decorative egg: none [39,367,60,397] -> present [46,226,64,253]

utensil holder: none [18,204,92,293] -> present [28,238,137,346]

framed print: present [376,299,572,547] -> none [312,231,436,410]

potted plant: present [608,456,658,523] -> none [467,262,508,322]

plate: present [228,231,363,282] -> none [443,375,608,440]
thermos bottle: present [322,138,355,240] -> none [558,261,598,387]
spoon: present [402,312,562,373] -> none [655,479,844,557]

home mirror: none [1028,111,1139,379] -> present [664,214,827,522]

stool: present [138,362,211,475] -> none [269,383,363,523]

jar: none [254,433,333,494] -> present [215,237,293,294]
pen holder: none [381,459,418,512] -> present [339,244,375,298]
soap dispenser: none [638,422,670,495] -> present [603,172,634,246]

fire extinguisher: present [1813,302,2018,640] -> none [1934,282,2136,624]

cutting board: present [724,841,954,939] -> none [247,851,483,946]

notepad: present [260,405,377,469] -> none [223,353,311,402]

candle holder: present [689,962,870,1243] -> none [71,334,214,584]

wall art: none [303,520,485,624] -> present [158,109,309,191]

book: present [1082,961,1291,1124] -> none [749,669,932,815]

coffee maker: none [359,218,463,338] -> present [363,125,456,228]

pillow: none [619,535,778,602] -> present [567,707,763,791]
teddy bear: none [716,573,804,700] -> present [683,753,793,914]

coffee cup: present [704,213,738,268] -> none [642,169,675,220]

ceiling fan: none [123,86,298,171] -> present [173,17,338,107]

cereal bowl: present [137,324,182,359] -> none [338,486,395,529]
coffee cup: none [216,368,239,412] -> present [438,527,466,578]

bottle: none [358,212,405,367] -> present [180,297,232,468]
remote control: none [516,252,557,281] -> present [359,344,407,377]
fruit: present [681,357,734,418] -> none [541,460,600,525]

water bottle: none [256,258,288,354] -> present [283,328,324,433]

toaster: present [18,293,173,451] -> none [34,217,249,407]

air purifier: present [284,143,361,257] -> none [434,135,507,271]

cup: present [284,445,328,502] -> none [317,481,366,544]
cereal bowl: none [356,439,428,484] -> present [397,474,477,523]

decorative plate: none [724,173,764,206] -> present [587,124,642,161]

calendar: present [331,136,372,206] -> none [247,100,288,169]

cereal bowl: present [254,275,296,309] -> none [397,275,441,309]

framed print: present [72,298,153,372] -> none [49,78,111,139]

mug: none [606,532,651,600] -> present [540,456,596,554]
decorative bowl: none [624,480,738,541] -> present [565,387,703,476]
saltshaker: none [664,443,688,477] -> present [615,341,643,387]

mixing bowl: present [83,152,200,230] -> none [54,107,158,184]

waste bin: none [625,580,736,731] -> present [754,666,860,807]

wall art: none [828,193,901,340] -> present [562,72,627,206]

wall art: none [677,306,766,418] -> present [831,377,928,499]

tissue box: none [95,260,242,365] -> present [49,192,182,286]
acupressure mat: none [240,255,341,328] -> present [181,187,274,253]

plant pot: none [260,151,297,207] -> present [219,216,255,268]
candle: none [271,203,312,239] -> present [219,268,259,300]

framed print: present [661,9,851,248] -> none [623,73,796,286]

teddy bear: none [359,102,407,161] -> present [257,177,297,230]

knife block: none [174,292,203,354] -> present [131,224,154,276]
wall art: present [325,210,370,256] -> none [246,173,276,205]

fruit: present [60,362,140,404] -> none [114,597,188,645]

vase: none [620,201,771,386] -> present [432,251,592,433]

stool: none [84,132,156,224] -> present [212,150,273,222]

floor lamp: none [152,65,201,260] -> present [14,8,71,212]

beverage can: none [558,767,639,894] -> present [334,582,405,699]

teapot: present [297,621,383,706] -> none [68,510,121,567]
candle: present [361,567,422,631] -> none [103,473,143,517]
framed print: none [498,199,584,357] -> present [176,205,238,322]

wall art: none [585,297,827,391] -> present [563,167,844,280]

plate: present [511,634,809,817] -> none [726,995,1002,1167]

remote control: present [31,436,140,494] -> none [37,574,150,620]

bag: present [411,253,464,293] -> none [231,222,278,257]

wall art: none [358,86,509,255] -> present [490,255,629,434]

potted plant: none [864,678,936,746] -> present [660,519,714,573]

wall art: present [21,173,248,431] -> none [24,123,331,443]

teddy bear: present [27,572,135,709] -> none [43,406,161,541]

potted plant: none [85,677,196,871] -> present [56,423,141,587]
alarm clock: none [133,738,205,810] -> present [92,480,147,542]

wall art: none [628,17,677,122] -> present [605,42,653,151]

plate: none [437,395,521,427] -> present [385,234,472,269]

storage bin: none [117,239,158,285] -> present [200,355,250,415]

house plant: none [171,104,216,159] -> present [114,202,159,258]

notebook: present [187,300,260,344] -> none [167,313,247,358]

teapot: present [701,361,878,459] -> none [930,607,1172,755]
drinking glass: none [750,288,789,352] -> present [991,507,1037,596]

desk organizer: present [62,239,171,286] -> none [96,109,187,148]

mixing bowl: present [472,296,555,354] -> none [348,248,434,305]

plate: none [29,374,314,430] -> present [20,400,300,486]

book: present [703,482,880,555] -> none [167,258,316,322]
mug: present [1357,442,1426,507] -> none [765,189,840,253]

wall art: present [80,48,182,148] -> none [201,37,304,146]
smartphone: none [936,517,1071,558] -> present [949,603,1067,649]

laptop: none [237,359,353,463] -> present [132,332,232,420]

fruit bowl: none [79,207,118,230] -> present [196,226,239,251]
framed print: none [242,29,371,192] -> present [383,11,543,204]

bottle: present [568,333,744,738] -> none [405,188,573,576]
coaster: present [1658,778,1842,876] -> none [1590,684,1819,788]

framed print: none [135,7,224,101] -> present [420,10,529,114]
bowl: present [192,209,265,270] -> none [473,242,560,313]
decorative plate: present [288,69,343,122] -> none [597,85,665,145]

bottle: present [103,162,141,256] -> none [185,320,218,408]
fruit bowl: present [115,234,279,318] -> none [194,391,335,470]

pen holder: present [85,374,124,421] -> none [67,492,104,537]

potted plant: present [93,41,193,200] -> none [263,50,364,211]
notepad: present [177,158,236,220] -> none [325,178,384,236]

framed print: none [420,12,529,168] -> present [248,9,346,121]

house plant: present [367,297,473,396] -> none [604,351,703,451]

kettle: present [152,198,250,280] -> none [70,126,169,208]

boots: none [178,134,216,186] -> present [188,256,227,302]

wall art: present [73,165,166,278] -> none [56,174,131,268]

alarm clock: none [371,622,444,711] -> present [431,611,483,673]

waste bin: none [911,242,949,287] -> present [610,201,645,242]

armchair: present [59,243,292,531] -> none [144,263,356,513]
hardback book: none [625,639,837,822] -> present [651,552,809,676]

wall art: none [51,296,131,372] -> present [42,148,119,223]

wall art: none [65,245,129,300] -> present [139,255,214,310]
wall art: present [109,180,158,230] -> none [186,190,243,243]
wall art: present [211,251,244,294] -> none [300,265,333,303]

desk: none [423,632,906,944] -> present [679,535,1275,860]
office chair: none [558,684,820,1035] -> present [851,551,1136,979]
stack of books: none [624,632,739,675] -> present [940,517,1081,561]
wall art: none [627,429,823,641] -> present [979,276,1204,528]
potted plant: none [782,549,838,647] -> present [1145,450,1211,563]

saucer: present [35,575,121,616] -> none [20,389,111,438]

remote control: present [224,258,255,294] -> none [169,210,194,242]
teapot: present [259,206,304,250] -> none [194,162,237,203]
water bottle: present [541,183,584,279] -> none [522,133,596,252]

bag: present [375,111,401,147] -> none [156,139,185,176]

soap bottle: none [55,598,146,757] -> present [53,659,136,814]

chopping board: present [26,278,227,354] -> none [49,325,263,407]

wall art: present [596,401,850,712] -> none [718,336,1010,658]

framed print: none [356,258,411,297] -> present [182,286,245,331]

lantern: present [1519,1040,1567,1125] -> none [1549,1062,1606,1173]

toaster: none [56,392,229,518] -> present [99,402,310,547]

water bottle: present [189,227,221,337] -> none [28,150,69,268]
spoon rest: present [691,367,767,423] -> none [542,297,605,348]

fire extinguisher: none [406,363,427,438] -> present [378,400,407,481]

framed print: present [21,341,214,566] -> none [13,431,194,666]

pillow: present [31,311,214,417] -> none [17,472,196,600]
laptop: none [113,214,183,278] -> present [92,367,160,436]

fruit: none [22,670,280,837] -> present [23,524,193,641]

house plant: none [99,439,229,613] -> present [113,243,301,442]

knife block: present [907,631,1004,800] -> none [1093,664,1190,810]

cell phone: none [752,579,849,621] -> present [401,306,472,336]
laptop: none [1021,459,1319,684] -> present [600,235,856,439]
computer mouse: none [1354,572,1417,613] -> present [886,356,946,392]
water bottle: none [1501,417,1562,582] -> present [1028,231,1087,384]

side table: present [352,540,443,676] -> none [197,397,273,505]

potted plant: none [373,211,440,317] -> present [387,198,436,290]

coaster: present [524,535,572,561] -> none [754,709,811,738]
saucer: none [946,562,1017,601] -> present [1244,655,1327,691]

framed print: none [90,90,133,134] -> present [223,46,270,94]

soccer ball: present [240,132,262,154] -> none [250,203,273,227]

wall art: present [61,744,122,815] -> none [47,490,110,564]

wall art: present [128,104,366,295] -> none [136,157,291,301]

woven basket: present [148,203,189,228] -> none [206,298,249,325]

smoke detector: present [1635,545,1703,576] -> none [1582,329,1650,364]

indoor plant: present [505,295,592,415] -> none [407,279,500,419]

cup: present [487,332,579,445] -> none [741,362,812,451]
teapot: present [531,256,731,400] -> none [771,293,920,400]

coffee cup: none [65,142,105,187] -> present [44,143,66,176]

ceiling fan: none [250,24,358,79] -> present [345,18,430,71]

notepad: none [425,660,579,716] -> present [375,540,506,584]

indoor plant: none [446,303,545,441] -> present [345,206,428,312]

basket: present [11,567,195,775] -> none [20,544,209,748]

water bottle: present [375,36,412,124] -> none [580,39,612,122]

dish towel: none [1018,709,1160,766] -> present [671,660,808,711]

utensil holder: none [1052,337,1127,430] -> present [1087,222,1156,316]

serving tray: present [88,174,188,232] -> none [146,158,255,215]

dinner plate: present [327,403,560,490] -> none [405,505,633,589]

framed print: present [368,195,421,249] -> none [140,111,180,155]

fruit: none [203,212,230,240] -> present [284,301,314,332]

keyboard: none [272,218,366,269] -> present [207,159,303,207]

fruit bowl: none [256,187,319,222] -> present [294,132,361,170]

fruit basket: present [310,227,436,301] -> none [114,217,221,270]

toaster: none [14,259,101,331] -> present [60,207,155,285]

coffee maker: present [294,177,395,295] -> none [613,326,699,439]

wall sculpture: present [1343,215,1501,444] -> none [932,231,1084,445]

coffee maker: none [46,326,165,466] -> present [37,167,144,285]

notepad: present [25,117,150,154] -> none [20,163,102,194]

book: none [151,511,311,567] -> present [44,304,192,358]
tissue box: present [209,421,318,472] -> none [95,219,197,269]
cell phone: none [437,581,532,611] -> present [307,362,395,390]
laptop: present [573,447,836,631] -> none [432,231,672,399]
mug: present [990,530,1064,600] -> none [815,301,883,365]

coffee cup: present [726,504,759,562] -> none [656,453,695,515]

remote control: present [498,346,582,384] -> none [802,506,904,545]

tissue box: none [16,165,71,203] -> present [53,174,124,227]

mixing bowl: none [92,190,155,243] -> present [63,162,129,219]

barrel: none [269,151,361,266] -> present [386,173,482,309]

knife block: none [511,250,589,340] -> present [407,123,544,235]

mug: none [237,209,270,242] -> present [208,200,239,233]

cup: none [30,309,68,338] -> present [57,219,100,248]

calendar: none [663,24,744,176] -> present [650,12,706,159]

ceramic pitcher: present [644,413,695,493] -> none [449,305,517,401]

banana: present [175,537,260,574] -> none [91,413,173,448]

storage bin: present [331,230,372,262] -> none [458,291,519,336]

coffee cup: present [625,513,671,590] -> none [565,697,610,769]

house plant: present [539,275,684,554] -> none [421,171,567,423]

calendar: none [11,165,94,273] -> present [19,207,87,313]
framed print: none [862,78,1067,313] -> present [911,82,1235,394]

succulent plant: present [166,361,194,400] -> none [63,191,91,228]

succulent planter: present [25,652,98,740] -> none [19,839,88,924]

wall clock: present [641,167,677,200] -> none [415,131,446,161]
# # #
**Your assignment**
Of the entries above, repeat exactly the lines from the line with "remote control: present [224,258,255,294]" through the line with "fire extinguisher: none", both of them included.

**Your response**
remote control: present [224,258,255,294] -> none [169,210,194,242]
teapot: present [259,206,304,250] -> none [194,162,237,203]
water bottle: present [541,183,584,279] -> none [522,133,596,252]

bag: present [375,111,401,147] -> none [156,139,185,176]

soap bottle: none [55,598,146,757] -> present [53,659,136,814]

chopping board: present [26,278,227,354] -> none [49,325,263,407]

wall art: present [596,401,850,712] -> none [718,336,1010,658]

framed print: none [356,258,411,297] -> present [182,286,245,331]

lantern: present [1519,1040,1567,1125] -> none [1549,1062,1606,1173]

toaster: none [56,392,229,518] -> present [99,402,310,547]

water bottle: present [189,227,221,337] -> none [28,150,69,268]
spoon rest: present [691,367,767,423] -> none [542,297,605,348]

fire extinguisher: none [406,363,427,438] -> present [378,400,407,481]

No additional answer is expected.